— Try it —
Using the listing below, set down each line from the line containing "right front paw: (702, 778)" through the line containing "right back paw: (900, 743)", both ends included, exactly and with nothing added.

— Excerpted data —
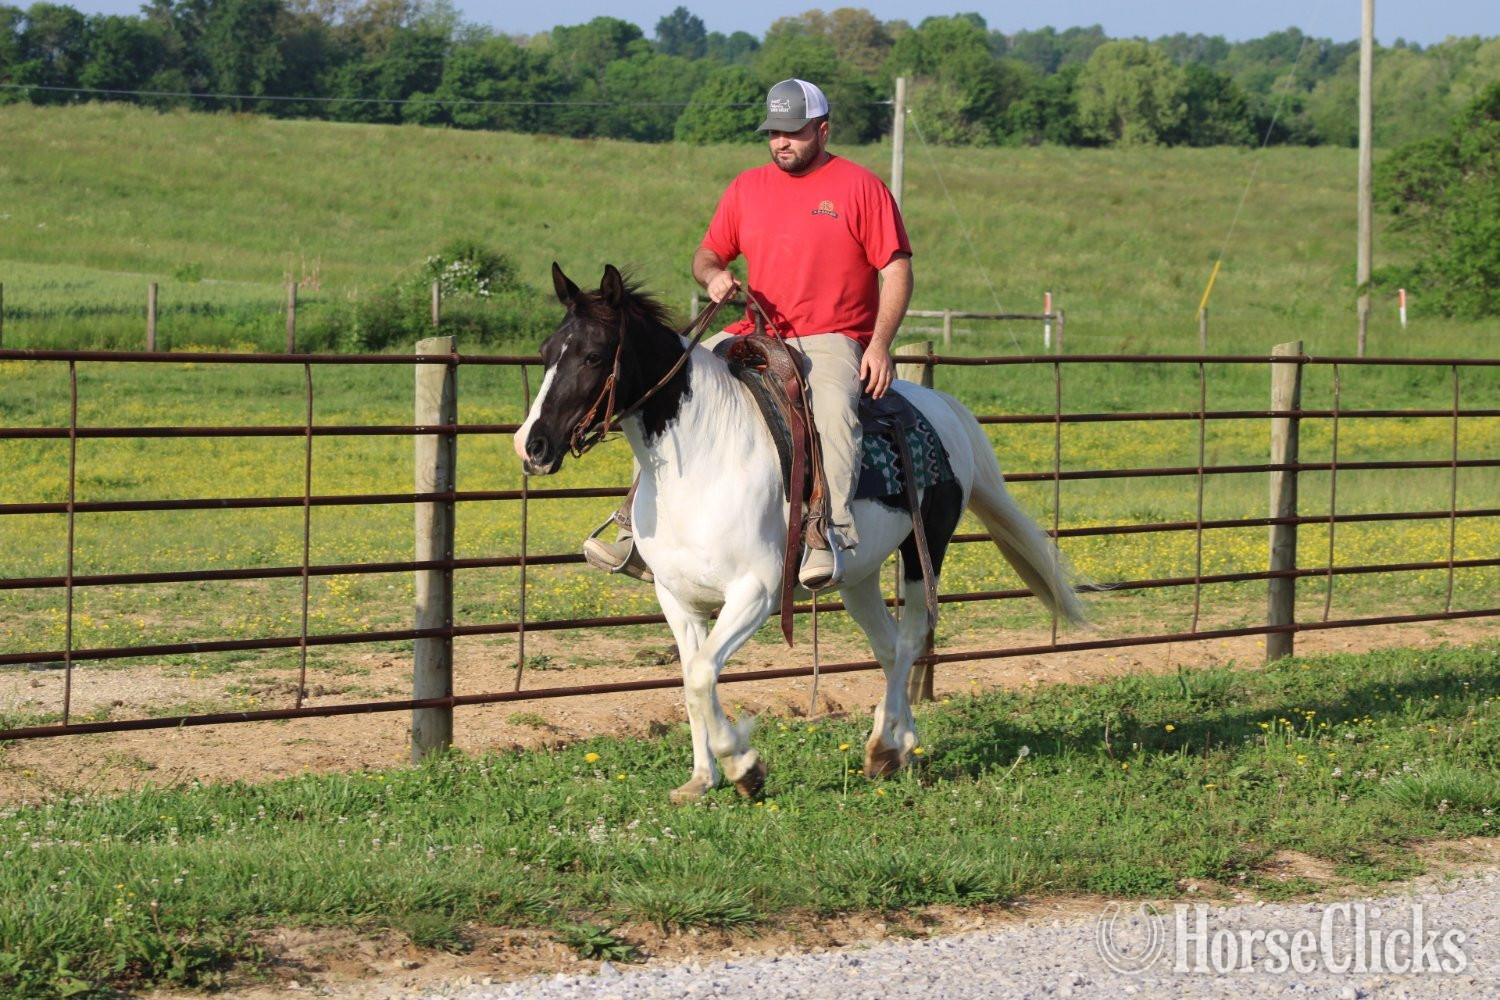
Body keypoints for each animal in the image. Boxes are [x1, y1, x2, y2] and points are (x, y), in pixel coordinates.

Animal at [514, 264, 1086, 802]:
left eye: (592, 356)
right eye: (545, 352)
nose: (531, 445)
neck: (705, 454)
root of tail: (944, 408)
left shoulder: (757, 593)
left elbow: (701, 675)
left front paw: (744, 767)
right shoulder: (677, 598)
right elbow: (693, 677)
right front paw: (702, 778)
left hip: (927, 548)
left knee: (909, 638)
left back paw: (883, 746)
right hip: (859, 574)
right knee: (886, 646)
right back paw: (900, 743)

---

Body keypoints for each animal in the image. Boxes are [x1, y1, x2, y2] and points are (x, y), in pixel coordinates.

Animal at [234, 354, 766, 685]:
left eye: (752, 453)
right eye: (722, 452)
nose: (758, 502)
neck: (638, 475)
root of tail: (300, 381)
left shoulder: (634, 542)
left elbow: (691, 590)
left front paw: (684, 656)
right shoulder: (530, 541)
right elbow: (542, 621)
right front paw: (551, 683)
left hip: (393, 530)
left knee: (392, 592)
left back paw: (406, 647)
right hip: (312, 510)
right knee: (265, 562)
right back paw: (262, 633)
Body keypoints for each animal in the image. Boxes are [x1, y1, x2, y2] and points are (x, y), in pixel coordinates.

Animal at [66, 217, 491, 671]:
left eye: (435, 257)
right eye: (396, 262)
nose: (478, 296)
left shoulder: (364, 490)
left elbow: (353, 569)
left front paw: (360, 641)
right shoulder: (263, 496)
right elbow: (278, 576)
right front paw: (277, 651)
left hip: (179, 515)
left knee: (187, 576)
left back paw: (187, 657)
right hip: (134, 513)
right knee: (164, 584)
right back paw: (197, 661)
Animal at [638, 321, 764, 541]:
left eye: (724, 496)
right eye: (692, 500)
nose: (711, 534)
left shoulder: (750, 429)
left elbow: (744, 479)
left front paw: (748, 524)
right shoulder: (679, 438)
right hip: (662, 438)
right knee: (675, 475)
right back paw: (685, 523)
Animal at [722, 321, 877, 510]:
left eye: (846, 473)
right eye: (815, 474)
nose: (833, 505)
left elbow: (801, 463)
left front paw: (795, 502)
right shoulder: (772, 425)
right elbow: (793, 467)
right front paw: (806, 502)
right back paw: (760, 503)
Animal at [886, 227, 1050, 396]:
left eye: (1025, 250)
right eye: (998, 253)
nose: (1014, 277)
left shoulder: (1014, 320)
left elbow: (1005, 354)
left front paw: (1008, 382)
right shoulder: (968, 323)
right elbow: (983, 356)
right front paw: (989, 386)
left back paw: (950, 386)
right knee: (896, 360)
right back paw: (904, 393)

— Answer space —
right front paw: (702, 778)
left hip: (927, 548)
left knee: (909, 638)
left back paw: (883, 746)
right hip: (859, 574)
right knee: (886, 646)
right back paw: (900, 743)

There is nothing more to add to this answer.